Geplante Einführung der Anschnallpflicht löst erregte Diskussion aus

Verkehr 1975:

Die vom 1. Januar 1976 an gültige Anschnallpflicht auf den Vordersitzen von Personenwagen löst in der Bundesrepublik Deutschland eine emotional gefärbte Debatte um den Sicherheitsgurt aus.

Dabei steht der Nutzen des Sicherheitssystems, wenn es richtig konstruiert und angelegt ist, außerfrage. Ohne Gurte erleiden Autoinsassen bei einem Unfall schon bei geringen Aufprallgeschwindigkeiten oft schwere Verletzungen oder werden getötet. Nach Ansicht von Experten können schwere Augen- und Wirbelsäulenverletzungen, tödliche Halswirbelsäulenbrüche, Bauchverletzungen und Beinverlust mit Todesfolge sowie ernste Armbrüche durch das Anschnallen ganz verhindert werden. Kopfverletzungen, Schnittwunden im Gesicht und der Verlust von Zähnen treten bei Gurtträgern deutlich seltener auf.

Dennoch begegnen die Bundesbürger der Anschnallpflicht mit großem Misstrauen. Viele haben offenbar Angst, bei einem Unfall ans Auto gefesselt zu sein, den Wagen vor allem bei einem Brand oder beim Fall ins Wasser nicht rechtzeitig verlassen zu können. Diese Art von Unfällen tritt allerdings so selten auf, dass sie statistisch gar nicht erfasst sind. Anderen, so vermuten Psychologen, bedeutet das Angurten eine dauernde Mahnung an die Möglichkeit, in einen Unfall verwickelt zu werden. Diese Assoziation wird lieber verdrängt – der Gurt bleibt am Haken. Hinzu kommt die menschliche Trägheit: Wer jahrelang unfallfrei gefahren ist, zeigt weniger Bereitschaft, Vorkehrungen gegen die Folgen eines Geschehens zu treffen, das scheinbar ohnehin nicht eintrifft.

Entsprechend gering ist die Wirkung der Aufklärungskampagnen, die vom Verkehrsministerium, aber auch von großen Automobilclubs gestartet wurden. Zwar sind große Teile der Bevölkerung inzwischen sehr gut über den Nutzen der Gurte informiert.

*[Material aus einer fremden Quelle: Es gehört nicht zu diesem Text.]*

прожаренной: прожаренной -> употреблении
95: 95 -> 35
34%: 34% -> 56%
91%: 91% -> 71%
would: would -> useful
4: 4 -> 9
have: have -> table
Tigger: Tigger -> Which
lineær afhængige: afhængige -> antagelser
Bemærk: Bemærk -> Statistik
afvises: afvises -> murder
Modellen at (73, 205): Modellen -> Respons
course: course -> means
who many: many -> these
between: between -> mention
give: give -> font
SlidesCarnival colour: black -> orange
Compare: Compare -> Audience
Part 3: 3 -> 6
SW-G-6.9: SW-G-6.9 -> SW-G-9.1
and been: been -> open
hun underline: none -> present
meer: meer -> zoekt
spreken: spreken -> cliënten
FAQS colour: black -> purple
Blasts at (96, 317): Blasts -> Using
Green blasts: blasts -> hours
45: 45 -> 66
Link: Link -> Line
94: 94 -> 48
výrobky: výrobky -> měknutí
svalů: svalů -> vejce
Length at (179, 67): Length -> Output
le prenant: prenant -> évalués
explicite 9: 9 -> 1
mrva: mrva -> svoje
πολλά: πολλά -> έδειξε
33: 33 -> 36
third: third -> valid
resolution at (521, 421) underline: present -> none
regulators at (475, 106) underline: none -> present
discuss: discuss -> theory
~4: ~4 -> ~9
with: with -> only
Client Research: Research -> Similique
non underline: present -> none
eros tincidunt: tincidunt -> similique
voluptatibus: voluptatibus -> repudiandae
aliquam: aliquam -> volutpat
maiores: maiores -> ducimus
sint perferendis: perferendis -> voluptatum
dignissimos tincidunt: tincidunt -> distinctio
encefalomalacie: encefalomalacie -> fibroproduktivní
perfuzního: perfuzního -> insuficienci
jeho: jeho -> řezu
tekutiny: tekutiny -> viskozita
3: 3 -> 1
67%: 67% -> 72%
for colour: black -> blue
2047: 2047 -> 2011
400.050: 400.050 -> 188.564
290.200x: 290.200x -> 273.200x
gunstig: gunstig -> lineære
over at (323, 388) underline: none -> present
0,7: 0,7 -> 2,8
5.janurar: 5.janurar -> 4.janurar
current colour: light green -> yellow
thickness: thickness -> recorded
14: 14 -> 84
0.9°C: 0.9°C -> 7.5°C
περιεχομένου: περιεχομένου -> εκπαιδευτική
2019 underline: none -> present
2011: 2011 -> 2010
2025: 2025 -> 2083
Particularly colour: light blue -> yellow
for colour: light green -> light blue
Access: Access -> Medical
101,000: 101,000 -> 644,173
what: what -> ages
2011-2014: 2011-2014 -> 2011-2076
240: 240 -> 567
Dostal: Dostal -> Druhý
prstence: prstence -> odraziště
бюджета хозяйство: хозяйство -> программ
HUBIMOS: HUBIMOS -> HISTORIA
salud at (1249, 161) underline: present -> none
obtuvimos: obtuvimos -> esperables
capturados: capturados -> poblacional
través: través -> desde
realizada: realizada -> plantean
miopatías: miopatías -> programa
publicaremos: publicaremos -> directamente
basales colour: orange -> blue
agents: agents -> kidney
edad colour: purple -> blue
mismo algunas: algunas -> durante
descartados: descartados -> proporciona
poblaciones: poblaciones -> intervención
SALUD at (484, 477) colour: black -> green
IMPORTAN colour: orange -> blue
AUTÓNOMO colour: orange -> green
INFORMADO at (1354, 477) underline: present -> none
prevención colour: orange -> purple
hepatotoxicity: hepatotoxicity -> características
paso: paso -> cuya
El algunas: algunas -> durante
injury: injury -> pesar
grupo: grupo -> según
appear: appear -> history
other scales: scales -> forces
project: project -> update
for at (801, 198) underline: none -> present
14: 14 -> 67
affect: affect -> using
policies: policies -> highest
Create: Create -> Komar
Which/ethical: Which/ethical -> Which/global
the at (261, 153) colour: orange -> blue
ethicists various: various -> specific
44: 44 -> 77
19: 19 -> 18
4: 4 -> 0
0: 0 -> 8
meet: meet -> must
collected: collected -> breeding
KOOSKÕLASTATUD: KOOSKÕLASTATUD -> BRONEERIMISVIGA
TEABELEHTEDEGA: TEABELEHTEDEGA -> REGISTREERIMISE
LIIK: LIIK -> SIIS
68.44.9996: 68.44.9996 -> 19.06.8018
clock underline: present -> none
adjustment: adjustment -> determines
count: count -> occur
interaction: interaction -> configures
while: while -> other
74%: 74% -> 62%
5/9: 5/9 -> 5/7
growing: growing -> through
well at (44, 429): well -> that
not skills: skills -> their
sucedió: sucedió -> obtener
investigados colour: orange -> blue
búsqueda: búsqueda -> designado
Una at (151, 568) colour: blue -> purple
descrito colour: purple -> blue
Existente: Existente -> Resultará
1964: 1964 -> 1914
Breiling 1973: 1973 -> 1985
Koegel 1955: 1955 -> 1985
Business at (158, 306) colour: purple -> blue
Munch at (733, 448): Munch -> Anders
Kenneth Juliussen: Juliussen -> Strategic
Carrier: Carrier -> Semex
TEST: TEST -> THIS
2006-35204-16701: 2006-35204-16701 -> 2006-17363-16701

Die Quote derjenigen, die das Sicherungssystem benutzen, bleibt gering: In geschlossenen Ortschaften, wo sich zwei Drittel aller Unfälle mit Personenschäden ereignen, liegt sie bei 16%, auf Landstraßen und Autobahnen etwas darüber.

Auch nach Einführung der Gurtpflicht wird es kein Bußgeld für Anschnallmuffel geben. Allerdings erwägen die Autoversicherer, nicht angeschnallte Unfallopfer mit dem Verlust von Versicherungsansprüchen oder Minderung von Schadensersatz zu »bestrafen«.